News desk | ILLINOIS
CHAMPAIGN, Ill. – Graduate students of the School of Art and Design will present works of art that represent the culmination of their higher studies in an exhibition at the Krannert Art Museum.
The Master of Fine Arts exhibition at the School of Art and Design will feature the work of 13 MFA students in design for responsible innovation, industrial design and studio art – painting, sculpture and new media . The exhibit opens April 2 with a reception from 4-6 p.m. and runs through April 23.
This is the first in-person exposure for MFA students since 2019.
“There’s no substitute for being in the museum,” said Laurie Hogin, a studio art teacher and director of graduate studies in art and design who works with graduate student exhibitors. “The essential characteristics of so many of these works are material and related to scale, space, the architecture that frames them and the physical relationship with them in real time. Some aspects of material qualities can be inferred from digital images, but only have their full effect in person – the specifics of color, texture and gesture. And there is the social aspect of how viewers relate to the works and then to each other in their presence.
The MFA Expo website that was created during the pandemic will continue to provide virtual access to remote attendees and archive shows, Hogin said.
Nathan Grimes is a multidisciplinary artist and musician who uses painting and sculpture in both figurative and abstract ways. Her recent work is autobiographical, reconstructing her understanding of her identity and chaotic childhood.
Grimes created artwork for the exhibit using construction debris. He often resurfaces the debris by coating it with paint, adding texture and pattern, then sanding it down to reveal the layers he has accumulated underneath.
He painted or textured 34 fragments of varying sizes and attached them to an armature for “People Pleaser”. For another piece, he covered an abandoned cabinet door in a pattern, painted it, and hung it so it slanted against the gallery wall. Grimes attached books that have personal meaning to many of his artworks. His work is positioned at different heights on the gallery walls, representing his height as an adult and a 7-year-old child.
He said his artwork reflects the fragmented and abstract memories of those who have experienced trauma and attempts to create an emotional understanding of them. He said the message he communicates is, “Life breaks us. What do we do with our parts?
Katherine Hair’s sculptural work examines the impact of humans on animals, particularly through climate change.
“Using animals in storytelling is accessible to many different people,” Hair said. “It’s a really useful tool for talking about these difficult things that we’re going through, but sometimes we have a hard time starting conversations.”
One of his installations, “Turtle Derby; You Can’t Go Home Again,” is a group of box turtles cast in wax in molds created from turtle shells. The hair mixed the wax with dirt collected from places around the country that hold turtle derbies, where people race turtles they’ve caught. Each turtle shell includes soil from a specific site.
“The ritual of giving each earth wax turtle a home range seems important to me. Box turtles have very specific home ranges and strong site fidelity. hard to adapt,” Hair said.
She often uses coyotes in her works, and “Watershed” is a concrete coyote that appears to be trotting along the ceiling of the gallery, with a neon string dripping from its eyes as if crying. “We All Live Downstream,” installed in the garden in front of KAM, features coyotes gathered around a fountain.
Sydney Vize said she was drawn to sculpting because of the transformability of the silicone, foam and clay she uses. Her work reflects conflict in both pleasant and painful moments, and how these seemingly incompatible feelings can exist simultaneously.
“Mannequin Trio: A Male Mannequin Will Be the Death of Me” features three mannequins made from expanding foam that has a bubbling quality. “It’s these globes on the floor with silicone and beads embedded in the foam,” Vize said.
She was inspired to make them after researching how most dummies, CPR dummies and crash test dummies are modeled on male bodies, with actual effects on women, who are not as protected in the car accidents or which are not administered in public. emergencies as often as men, Vize said.

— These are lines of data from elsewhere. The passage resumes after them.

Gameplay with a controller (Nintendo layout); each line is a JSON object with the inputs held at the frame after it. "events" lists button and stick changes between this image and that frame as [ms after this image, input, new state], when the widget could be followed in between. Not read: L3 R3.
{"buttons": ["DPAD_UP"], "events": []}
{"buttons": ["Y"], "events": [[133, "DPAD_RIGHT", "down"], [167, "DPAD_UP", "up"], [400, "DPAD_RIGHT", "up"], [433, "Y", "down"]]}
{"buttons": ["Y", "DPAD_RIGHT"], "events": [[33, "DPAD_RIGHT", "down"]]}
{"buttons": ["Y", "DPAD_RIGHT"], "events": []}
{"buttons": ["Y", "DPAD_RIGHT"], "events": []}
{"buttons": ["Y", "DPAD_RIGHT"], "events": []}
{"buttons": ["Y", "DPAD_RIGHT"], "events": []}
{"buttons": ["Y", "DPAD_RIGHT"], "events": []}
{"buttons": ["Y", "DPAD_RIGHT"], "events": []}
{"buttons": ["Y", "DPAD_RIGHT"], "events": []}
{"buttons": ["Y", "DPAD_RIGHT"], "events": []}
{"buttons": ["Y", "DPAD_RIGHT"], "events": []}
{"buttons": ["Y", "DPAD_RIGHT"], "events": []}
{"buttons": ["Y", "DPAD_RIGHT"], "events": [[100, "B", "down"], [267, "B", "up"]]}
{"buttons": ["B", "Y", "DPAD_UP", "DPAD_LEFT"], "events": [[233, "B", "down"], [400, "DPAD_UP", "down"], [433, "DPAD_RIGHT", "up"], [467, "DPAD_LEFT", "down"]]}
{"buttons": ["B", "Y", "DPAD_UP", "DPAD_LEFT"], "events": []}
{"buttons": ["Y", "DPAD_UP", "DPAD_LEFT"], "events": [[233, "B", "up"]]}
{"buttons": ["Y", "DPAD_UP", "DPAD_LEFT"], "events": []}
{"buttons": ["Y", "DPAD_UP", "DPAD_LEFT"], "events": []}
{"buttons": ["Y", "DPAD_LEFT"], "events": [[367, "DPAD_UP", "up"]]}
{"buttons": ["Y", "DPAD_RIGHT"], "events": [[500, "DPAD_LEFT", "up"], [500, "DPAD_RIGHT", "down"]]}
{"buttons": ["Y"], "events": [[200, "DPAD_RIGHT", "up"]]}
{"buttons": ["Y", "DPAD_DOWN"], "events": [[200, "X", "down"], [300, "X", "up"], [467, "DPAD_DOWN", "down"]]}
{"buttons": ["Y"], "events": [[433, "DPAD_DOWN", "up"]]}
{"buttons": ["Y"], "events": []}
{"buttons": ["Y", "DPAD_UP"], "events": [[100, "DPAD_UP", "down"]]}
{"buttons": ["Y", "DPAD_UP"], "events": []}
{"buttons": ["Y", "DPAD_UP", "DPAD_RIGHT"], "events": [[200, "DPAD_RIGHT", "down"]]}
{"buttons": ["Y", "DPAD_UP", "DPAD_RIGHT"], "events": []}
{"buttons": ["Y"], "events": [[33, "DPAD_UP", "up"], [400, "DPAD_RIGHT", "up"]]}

“Alone in the Elevator, Option 1” and “Alone in the Elevator, Option 2” are clay works with pieces of poured silicone that stand close together in one corner. One tapers away from the wall in two troughs, and the taller artwork bends at the top and then drops straight down to the floor. Vize said they represent being in an enclosed space that feels both comforting in its loneliness and also threatening.
Shuning Zheng is a jeweler who studies industrial design to learn about the product manufacturing process, including developing a prototype and designing with a computer.
She said jewelry making often focuses on decorative and cultural meanings, but consumers also expect practical function. She is interested in creating smart wearable products or practical accessories.
Her project, “TimeIt,” is for multitasking millennials who are struggling to manage their time, especially with the pandemic shifts in work habits and the increase in people working from home. It is a simple timer and clock function in the form of a watch or pocket watch that can also be worn as a pendant. Its simplicity is key, Zheng said, giving it the advantage of being less distracting than a phone or smartwatch with similar functions.
Through an app, the user can set their schedule for the day, and the timer indicates by vibrating when the set time for a task or break is over. The timer can be set for different intervals to use for the Pomodoro time management technique, which requires working for set intervals with short breaks and can help maintain focus and reduce distractions.